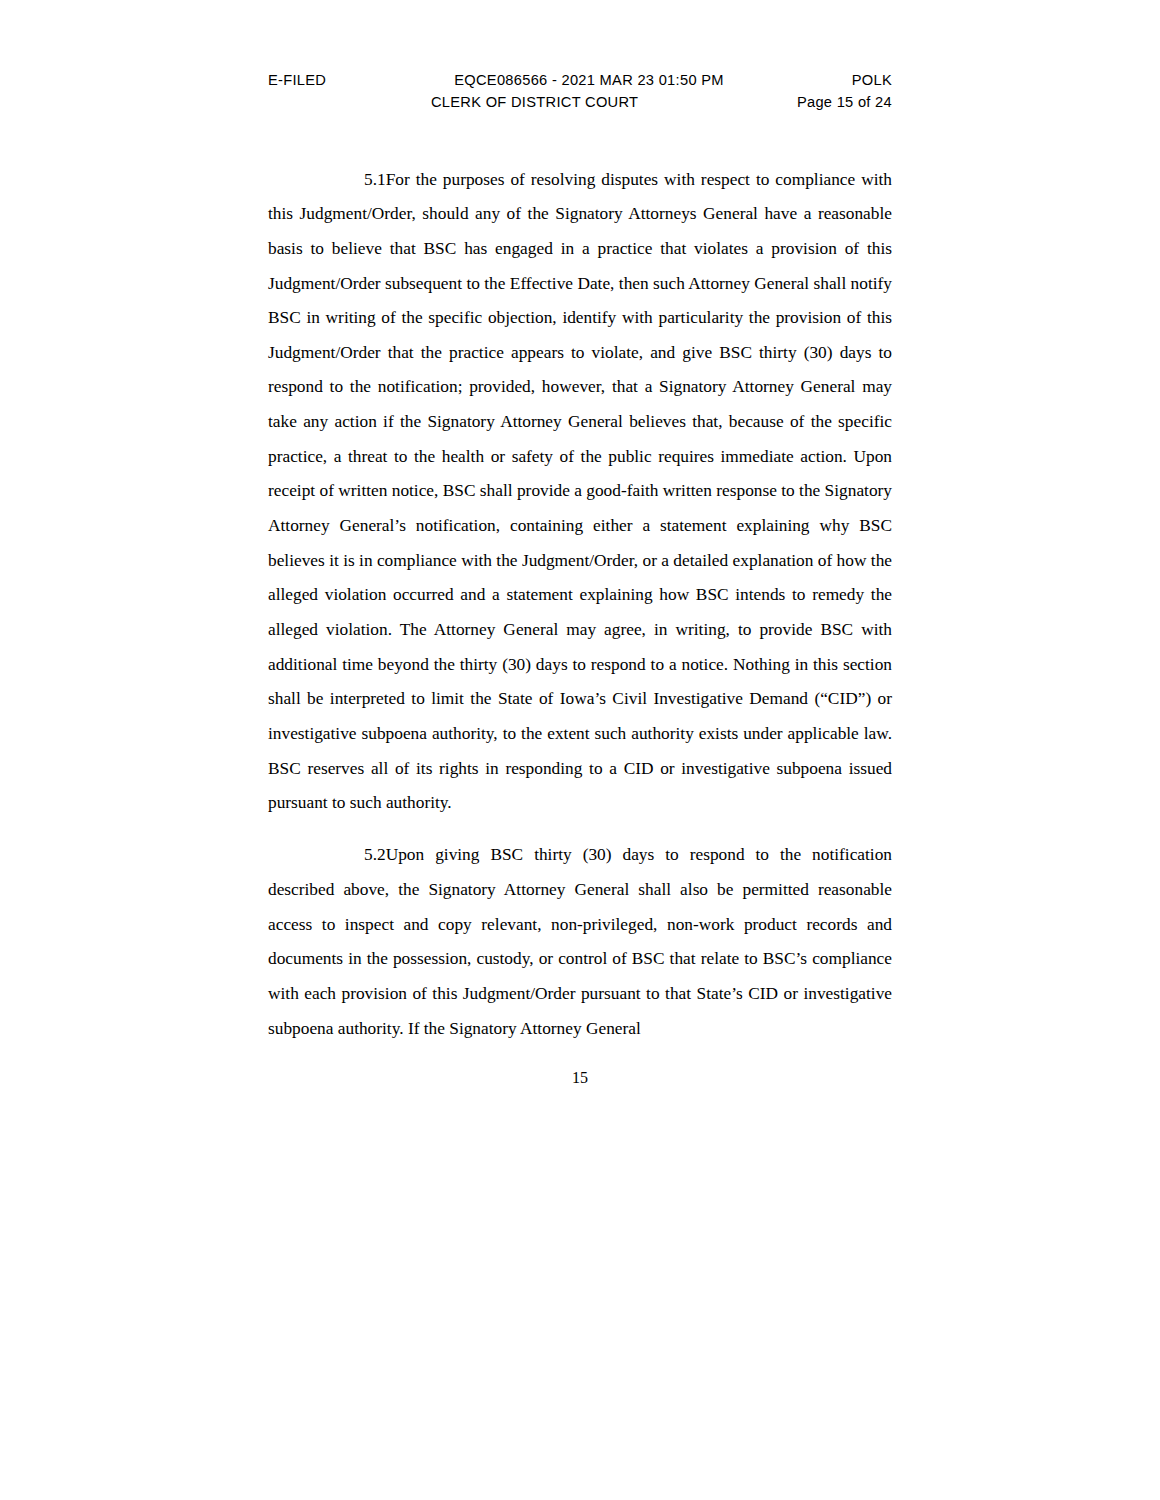E-FILED EQCE086566 - 2021 MAR 23 01:50 PM POLK
CLERK OF DISTRICT COURT Page 15 of 24
5.1 For the purposes of resolving disputes with respect to compliance with this Judgment/Order, should any of the Signatory Attorneys General have a reasonable basis to believe that BSC has engaged in a practice that violates a provision of this Judgment/Order subsequent to the Effective Date, then such Attorney General shall notify BSC in writing of the specific objection, identify with particularity the provision of this Judgment/Order that the practice appears to violate, and give BSC thirty (30) days to respond to the notification; provided, however, that a Signatory Attorney General may take any action if the Signatory Attorney General believes that, because of the specific practice, a threat to the health or safety of the public requires immediate action. Upon receipt of written notice, BSC shall provide a good-faith written response to the Signatory Attorney General’s notification, containing either a statement explaining why BSC believes it is in compliance with the Judgment/Order, or a detailed explanation of how the alleged violation occurred and a statement explaining how BSC intends to remedy the alleged violation. The Attorney General may agree, in writing, to provide BSC with additional time beyond the thirty (30) days to respond to a notice. Nothing in this section shall be interpreted to limit the State of Iowa’s Civil Investigative Demand (“CID”) or investigative subpoena authority, to the extent such authority exists under applicable law. BSC reserves all of its rights in responding to a CID or investigative subpoena issued pursuant to such authority.
5.2 Upon giving BSC thirty (30) days to respond to the notification described above, the Signatory Attorney General shall also be permitted reasonable access to inspect and copy relevant, non-privileged, non-work product records and documents in the possession, custody, or control of BSC that relate to BSC’s compliance with each provision of this Judgment/Order pursuant to that State’s CID or investigative subpoena authority. If the Signatory Attorney General
15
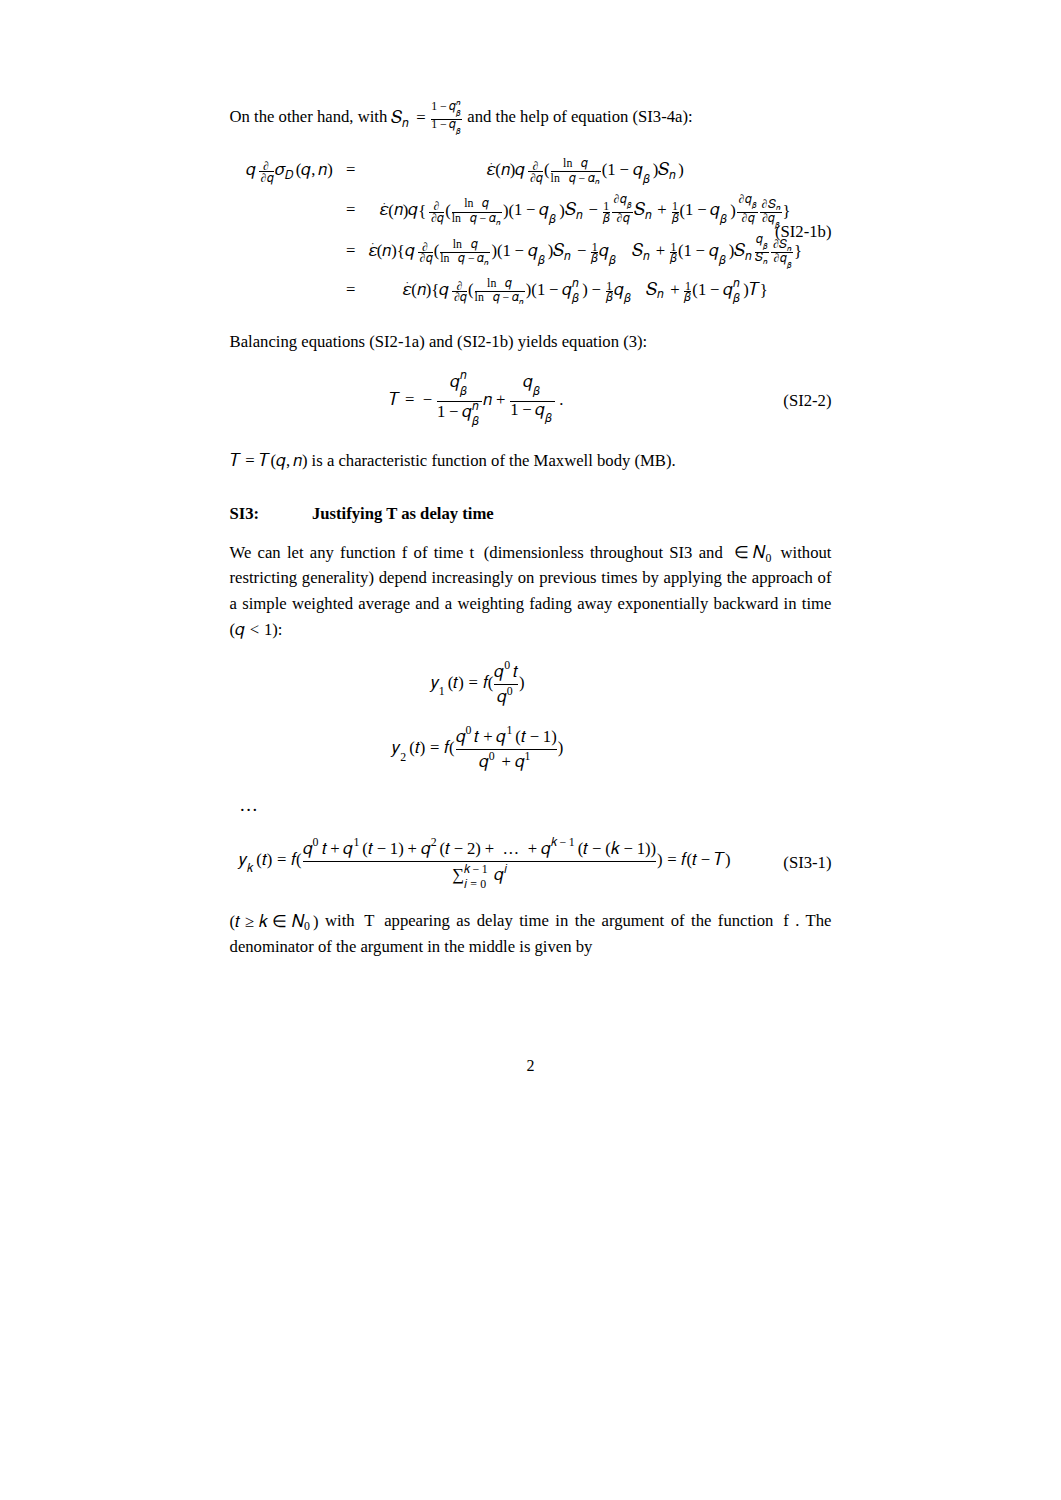On the other hand, with Sn = 1−qβn 1−qβ and the help of equation (SI3-4a):
(SI2-1b)
q ∂∂q σD (q,n) = ε̇ (n) q ∂∂q ( ln q ln q−αn (1−qβ) Sn ) = ε̇ (n) q { ∂∂q ( ln q ln q−αn ) (1−qβ) Sn − 1β ∂qβ ∂q Sn + 1β (1−qβ) ∂qβ ∂q ∂Sn ∂qβ } = ε̇ (n) { q ∂∂q ( ln q ln q−αn ) (1−qβ) Sn − 1β qβ   Sn + 1β (1−qβ) Sn qβ Sn ∂Sn ∂qβ } = ε̇ (n) { q ∂∂q ( ln q ln q−αn ) (1−qβn) − 1β qβ   Sn + 1β (1−qβn) T }
Balancing equations (SI2-1a) and (SI2-1b) yields equation (3):
(SI2-2)
T = − qβn 1−qβn n + qβ 1−qβ .
T=T (q,n) is a characteristic function of the Maxwell body (MB).
SI3: Justifying T as delay time
We can let any function f of time t  (dimensionless throughout SI3 and ∈N0 without restricting generality) depend increasingly on previous times by applying the approach of a simple weighted average and a weighting fading away exponentially backward in time (q<1):
y1 (t) = f ( q0t q0 )
y2 (t) = f ( q0t + q1 (t−1) q0 + q1 )
…
(SI3-1)
yk (t) = f ( q0t + q1 (t−1) + q2 (t−2) + … + qk−1 ( t− (k−1) ) ∑ i=0 k−1 qi ) = f (t−T)
( t≥k∈ N0 ) with  T  appearing as delay time in the argument of the function  f . The denominator of the argument in the middle is given by
2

▶ WHAT TO WORK ON:
The result should be a verbatim copy of the data, free of pictures.

▶ WRITTEN RESPONSE:
E-FILED EQCE086566 - 2021 MAR 23 01:50 PM POLK
CLERK OF DISTRICT COURT Page 15 of 24
5.1 For the purposes of resolving disputes with respect to compliance with this Judgment/Order, should any of the Signatory Attorneys General have a reasonable basis to believe that BSC has engaged in a practice that violates a provision of this Judgment/Order subsequent to the Effective Date, then such Attorney General shall notify BSC in writing of the specific objection, identify with particularity the provision of this Judgment/Order that the practice appears to violate, and give BSC thirty (30) days to respond to the notification; provided, however, that a Signatory Attorney General may take any action if the Signatory Attorney General believes that, because of the specific practice, a threat to the health or safety of the public requires immediate action. Upon receipt of written notice, BSC shall provide a good-faith written response to the Signatory Attorney General’s notification, containing either a statement explaining why BSC believes it is in compliance with the Judgment/Order, or a detailed explanation of how the alleged violation occurred and a statement explaining how BSC intends to remedy the alleged violation. The Attorney General may agree, in writing, to provide BSC with additional time beyond the thirty (30) days to respond to a notice. Nothing in this section shall be interpreted to limit the State of Iowa’s Civil Investigative Demand (“CID”) or investigative subpoena authority, to the extent such authority exists under applicable law. BSC reserves all of its rights in responding to a CID or investigative subpoena issued pursuant to such authority.
5.2 Upon giving BSC thirty (30) days to respond to the notification described above, the Signatory Attorney General shall also be permitted reasonable access to inspect and copy relevant, non-privileged, non-work product records and documents in the possession, custody, or control of BSC that relate to BSC’s compliance with each provision of this Judgment/Order pursuant to that State’s CID or investigative subpoena authority. If the Signatory Attorney General
15
On the other hand, with Sn = 1−qβn 1−qβ and the help of equation (SI3-4a):
(SI2-1b)
q ∂∂q σD (q,n) = ε̇ (n) q ∂∂q ( ln q ln q−αn (1−qβ) Sn ) = ε̇ (n) q { ∂∂q ( ln q ln q−αn ) (1−qβ) Sn − 1β ∂qβ ∂q Sn + 1β (1−qβ) ∂qβ ∂q ∂Sn ∂qβ } = ε̇ (n) { q ∂∂q ( ln q ln q−αn ) (1−qβ) Sn − 1β qβ   Sn + 1β (1−qβ) Sn qβ Sn ∂Sn ∂qβ } = ε̇ (n) { q ∂∂q ( ln q ln q−αn ) (1−qβn) − 1β qβ   Sn + 1β (1−qβn) T }
Balancing equations (SI2-1a) and (SI2-1b) yields equation (3):
(SI2-2)
T = − qβn 1−qβn n + qβ 1−qβ .
T=T (q,n) is a characteristic function of the Maxwell body (MB).
SI3: Justifying T as delay time
We can let any function f of time t  (dimensionless throughout SI3 and ∈N0 without restricting generality) depend increasingly on previous times by applying the approach of a simple weighted average and a weighting fading away exponentially backward in time (q<1):
y1 (t) = f ( q0t q0 )
y2 (t) = f ( q0t + q1 (t−1) q0 + q1 )
…
(SI3-1)
yk (t) = f ( q0t + q1 (t−1) + q2 (t−2) + … + qk−1 ( t− (k−1) ) ∑ i=0 k−1 qi ) = f (t−T)
( t≥k∈ N0 ) with  T  appearing as delay time in the argument of the function  f . The denominator of the argument in the middle is given by
2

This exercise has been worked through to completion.